[[ Data extract, beginning ]]
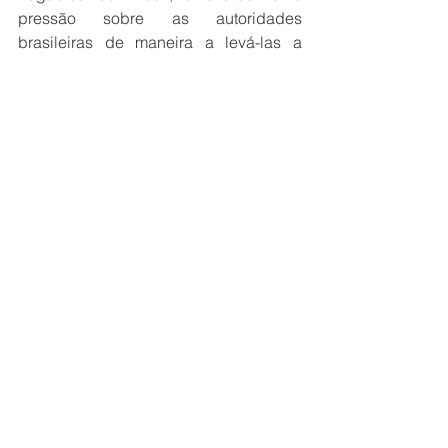
pressão sobre as autoridades 
brasileiras de maneira a levá-las a 
restabelecer os direitos do homem por 
intermédio, principalmente, dos 
diferentes organismos intermediários, 
tais como as Nações Unidas". 
EIS 
aí como relincha o Cavalo de Tróia 
que entrou na Igreja, e agora, com uma 
evidência ofuscante, a pretexto de 
servir o homem, querem substituir as 
pedras dos Mandamentos de Deus 
pelos cartazes dos Direitos do Homem. 
É para nós uma excelsa honra esse 
encarniçado ódio de Satã por nossa 
Pátria; mas essa honra não nos 
dispensa de vigilância e zelo cada vez 
maior na defesa de um regime em que 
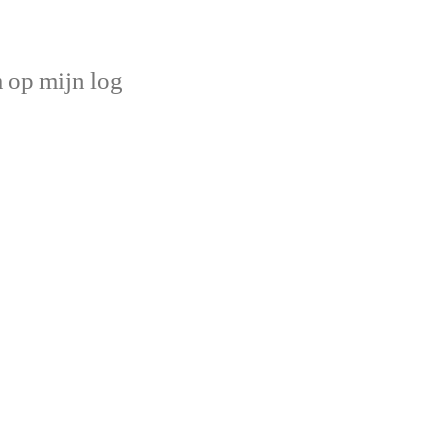
op mijn log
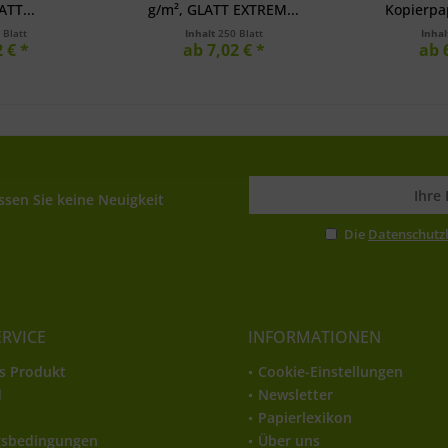
ATT...
g/m², GLATT EXTREM...
Kopierpap
 Blatt
Inhalt
250 Blatt
Inha
 € *
ab 7,02 € *
ab 
sen Sie keine Neuigkeit
Die
Datenschut
ERVICE
INFORMATIONEN
s Produkt
Cookie-Einstellungen
d
Newsletter
t
Papierlexikon
gsbedingungen
Über uns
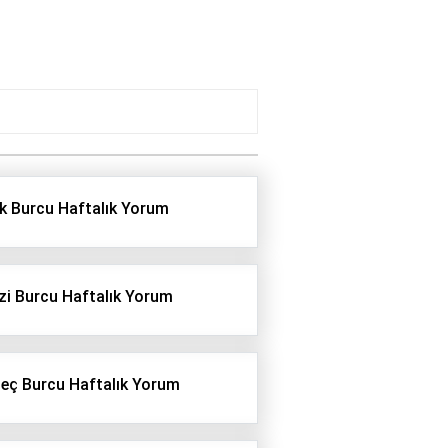
k Burcu Haftalık Yorum
zi Burcu Haftalık Yorum
eç Burcu Haftalık Yorum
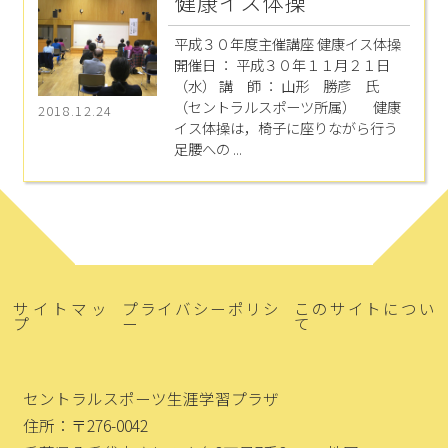
健康イス体操
平成３０年度主催講座 健康イス体操
開催日 ： 平成３０年１１月２１日
（水） 講 師 ： 山形 勝彦 氏
（セントラルスポーツ所属） 健康
2018.12.24
イス体操は，椅子に座りながら行う
足腰への ...
サイトマッ
プライバシーポリシ
このサイトについ
プ
ー
て
セントラルスポーツ生涯学習プラザ
住所：〒276-0042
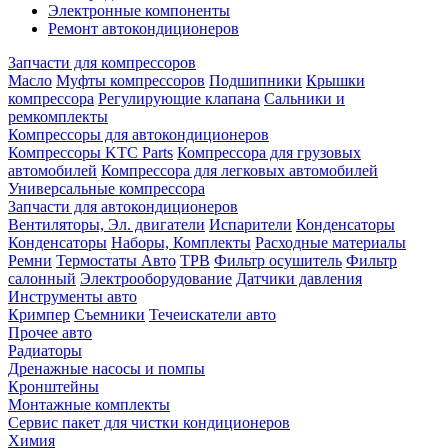
Электронные компоненты
Ремонт автокондиционеров
Запчасти для компрессоров
Масло
Муфты компрессоров
Подшипники
Крышки
компрессора
Регулирующие клапана
Сальники и
ремкомплекты
Компрессоры для автокондиционеров
Компрессоры KTC Parts
Компрессора для грузовых
автомобилей
Компрессора для легковых автомобилей
Универсальные компрессора
Запчасти для автокондиционеров
Вентиляторы, Эл. двигатели
Испарители
Конденсаторы
Конденсаторы
Наборы, Комплекты
Расходные материалы
Ремни
Термостаты Авто
ТРВ
Фильтр осушитель
Фильтр
салонный
Электрооборудование
Датчики давления
Инструменты авто
Кримпер
Съемники
Течеискатели авто
Прочее авто
Радиаторы
Дренажные насосы и помпы
Кронштейны
Монтажные комплекты
Сервис пакет для чистки кондиционеров
Химия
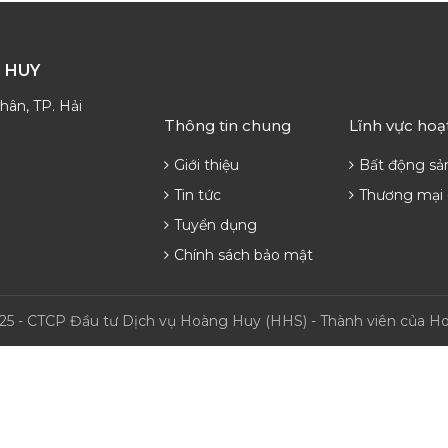
 HUY
ân, TP. Hải
Thông tin chung
Lĩnh vực hoạ
Giới thiệu
Bất động sả
Tin tức
Thương mại 
Tuyển dụng
Chính sách bảo mật
25 - CTCP Đầu tư Dịch vụ Hoàng Huy (HHS) - Thành viên của 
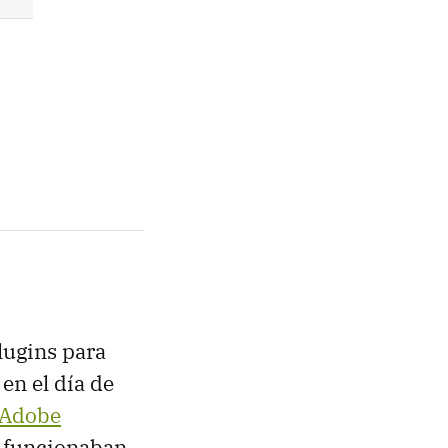
lugins para
en el día de
e Adobe
o funcionaban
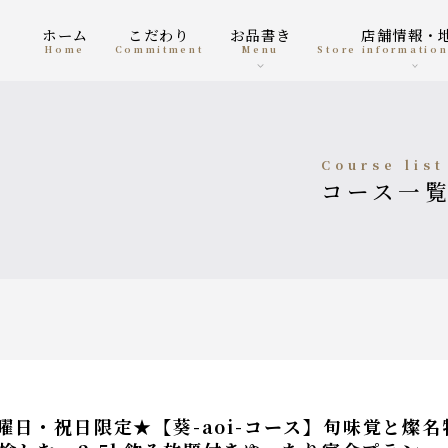
ホーム
こだわり
お品書き
店舗情報・
home
Commitment
menu
Store informatio
course list
コース一
曜日・祝日限定★【葵-aoi-コース】旬味覚と燦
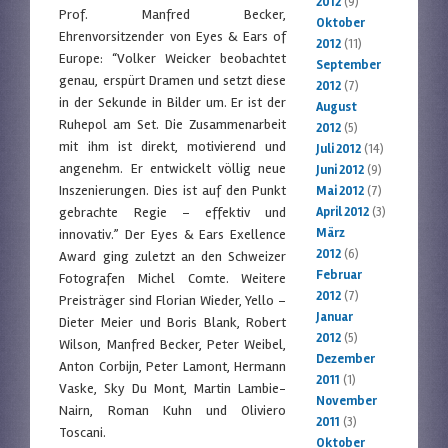
2012
(9)
Prof. Manfred Becker,
Oktober
Ehrenvorsitzender von Eyes & Ears of
2012
(11)
Europe: “Volker Weicker beobachtet
September
genau, erspürt Dramen und setzt diese
2012
(7)
in der Sekunde in Bilder um. Er ist der
August
Ruhepol am Set. Die Zusammenarbeit
2012
(5)
mit ihm ist direkt, motivierend und
Juli 2012
(14)
angenehm. Er entwickelt völlig neue
Juni 2012
(9)
Inszenierungen. Dies ist auf den Punkt
Mai 2012
(7)
gebrachte Regie – effektiv und
April 2012
(3)
März
innovativ.” Der Eyes & Ears Exellence
2012
(6)
Award ging zuletzt an den Schweizer
Februar
Fotografen Michel Comte. Weitere
2012
(7)
Preisträger sind Florian Wieder, Yello –
Januar
Dieter Meier und Boris Blank, Robert
2012
(5)
Wilson, Manfred Becker, Peter Weibel,
Dezember
Anton Corbijn, Peter Lamont, Hermann
2011
(1)
Vaske, Sky Du Mont, Martin Lambie-
November
Nairn, Roman Kuhn und Oliviero
2011
(3)
Toscani.
Oktober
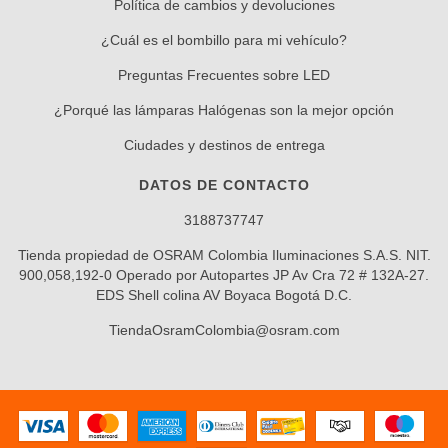
Política de cambios y devoluciones
¿Cuál es el bombillo para mi vehículo?
Preguntas Frecuentes sobre LED
¿Porqué las lámparas Halógenas son la mejor opción
Ciudades y destinos de entrega
DATOS DE CONTACTO
3188737747
Tienda propiedad de OSRAM Colombia Iluminaciones S.A.S. NIT.
900,058,192-0 Operado por Autopartes JP Av Cra 72 # 132A-27.
EDS Shell colina AV Boyaca Bogotá D.C.
TiendaOsramColombia@osram.com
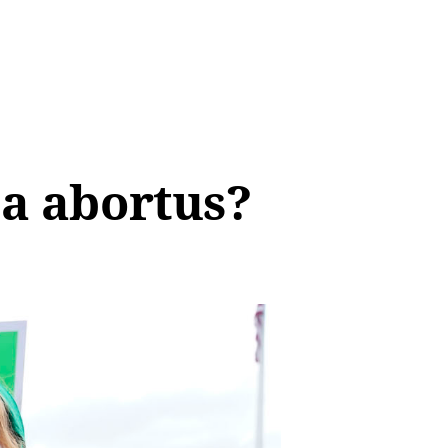
na abortus?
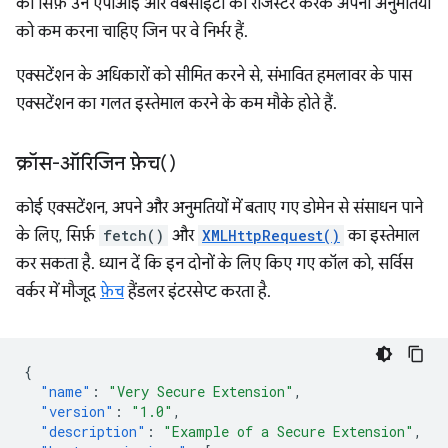
को सिर्फ़ उन एपीआई और वेबसाइटों को रजिस्टर करके अपनी अनुमतियों
को कम करना चाहिए जिन पर वे निर्भर हैं.
एक्सटेंशन के अधिकारों को सीमित करने से, संभावित हमलावर के पास
एक्सटेंशन का गलत इस्तेमाल करने के कम मौके होते हैं.
क्रॉस-ऑरिजिन फ़ेच()
कोई एक्सटेंशन, अपने और अनुमतियों में बताए गए डोमेन से संसाधन पाने
के लिए, सिर्फ़
fetch()
और
XMLHttpRequest()
का इस्तेमाल
कर सकता है. ध्यान दें कि इन दोनों के लिए किए गए कॉल को, सर्विस
वर्कर में मौजूद
फ़ेच
हैंडलर इंटरसेप्ट करता है.
{
"name"
:
"Very Secure Extension"
,
"version"
:
"1.0"
,
"description"
:
"Example of a Secure Extension"
,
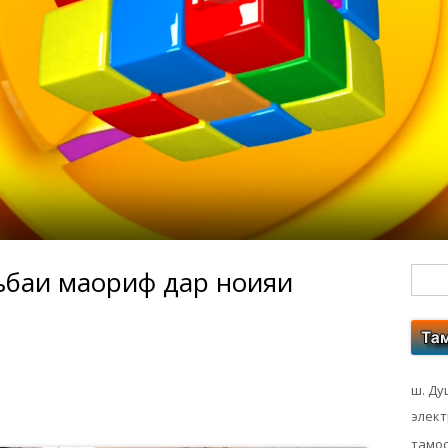
баи маориф дар ноҳияи
Гл
бо
ко
ш. Ду
элек
тамос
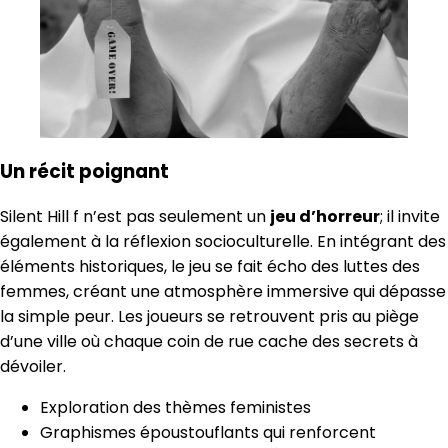
Un récit poignant
Silent Hill f n’est pas seulement un
jeu d’horreur
; il invite
également à la réflexion socioculturelle. En intégrant des
éléments historiques, le jeu se fait écho des luttes des
femmes, créant une atmosphère immersive qui dépasse
la simple peur. Les joueurs se retrouvent pris au piège
d’une ville où chaque coin de rue cache des secrets à
dévoiler.
Exploration des thèmes feministes
Graphismes époustouflants qui renforcent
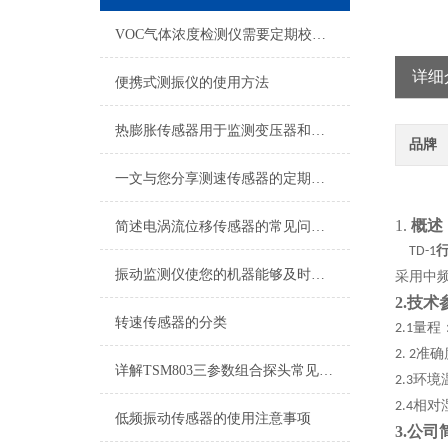
VOC气体浓度检测仪需要定期校准的原因分析
详细
便携式测振仪的使用方法
热膨胀传感器用于监测变压器和电缆的温升，防止过热造成损害
品牌
一文与您分享测速传感器的定期维护保养方法
1.
概述
简述电涡流位移传感器的常见问题相应解决方法
TD-1
振动监测仪使您的机器能够及时得到保护避免不必要的经济损失
采用中
2.
技术
转速传感器的分类
量程
2.1
准确
2.
2
详解TSM803三参数组合探头常见故障及针对性解决策略
环境
2.3
相对
2.4
低频振动传感器的使用注意事项
3.公司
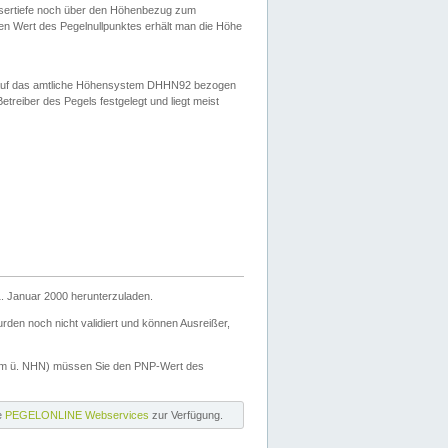
ssertiefe noch über den Höhenbezug zum
en Wert des Pegelnullpunktes erhält man die Höhe
d auf das amtliche Höhensystem DHHN92 bezogen
reiber des Pegels festgelegt und liegt meist
. Januar 2000 herunterzuladen.
den noch nicht validiert und können Ausreißer,
(m ü. NHN) müssen Sie den PNP-Wert des
ie
PEGELONLINE Webservices
zur Verfügung.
[[ Data extract, end ]]
Work through the data and count each line holding the string "Компрессоры". Give only that count.

• Exercise solution: 2